**REQUIRED WORK**.
Drop the pictures and restate the rest of the listing word for word.

**DATASET EXTRACT**.
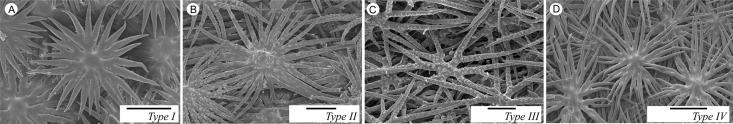
SEM photographs illustrating variation of leaf trichome morphological types in Hormathophylla..
A) Type I: H. cadevalliana. B) Type II: H. lapeyrouseana. C) Type III: H. purpurea. D) Type IV: H. ligustica. Scale bar = 100 μm.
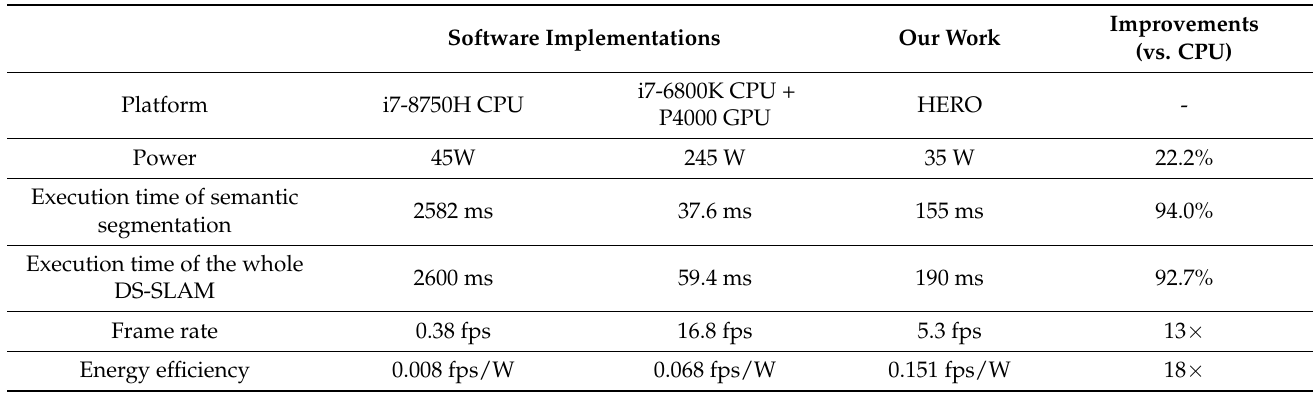
Table 3. Execution time, frame rate, power consumption, and energy efficiency comparison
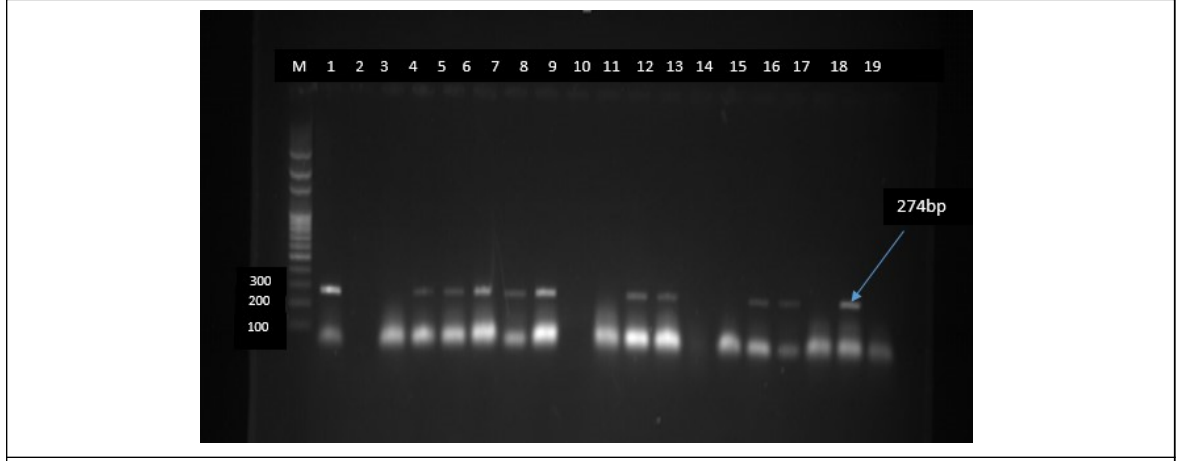
Note: M = Molecular marker, Lane 1 = Positive control, Lane 2 = Negative control, Lanes 4, 5, 6, 7, 8, 9, 11, 12, 16 and 18 = Positive samples. Figure 3: Electrophoresis of PCR products of members of Culex pipiens complex showing the presence of Cx. quinquefasciatus with a 274 DNA base pair Culex mosquito species occurrence differed with LGAs. Cx. q uinquefasciatus had the highest and least occurrence in Kosofe and Epe LGAs, respectively. All the other species had their highest densities in Epe LGA and least in Kosofe LGA except for Cx. decens which had its most occurrence in Eti-Osa LGA (Figure 4).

**TASK OUTPUT**.
SEM photographs illustrating variation of leaf trichome morphological types in Hormathophylla..
A) Type I: H. cadevalliana. B) Type II: H. lapeyrouseana. C) Type III: H. purpurea. D) Type IV: H. ligustica. Scale bar = 100 μm.
Table 3. Execution time, frame rate, power consumption, and energy efficiency comparison
Note: M = Molecular marker, Lane 1 = Positive control, Lane 2 = Negative control, Lanes 4, 5, 6, 7, 8, 9, 11, 12, 16 and 18 = Positive samples. Figure 3: Electrophoresis of PCR products of members of Culex pipiens complex showing the presence of Cx. quinquefasciatus with a 274 DNA base pair Culex mosquito species occurrence differed with LGAs. Cx. q uinquefasciatus had the highest and least occurrence in Kosofe and Epe LGAs, respectively. All the other species had their highest densities in Epe LGA and least in Kosofe LGA except for Cx. decens which had its most occurrence in Eti-Osa LGA (Figure 4).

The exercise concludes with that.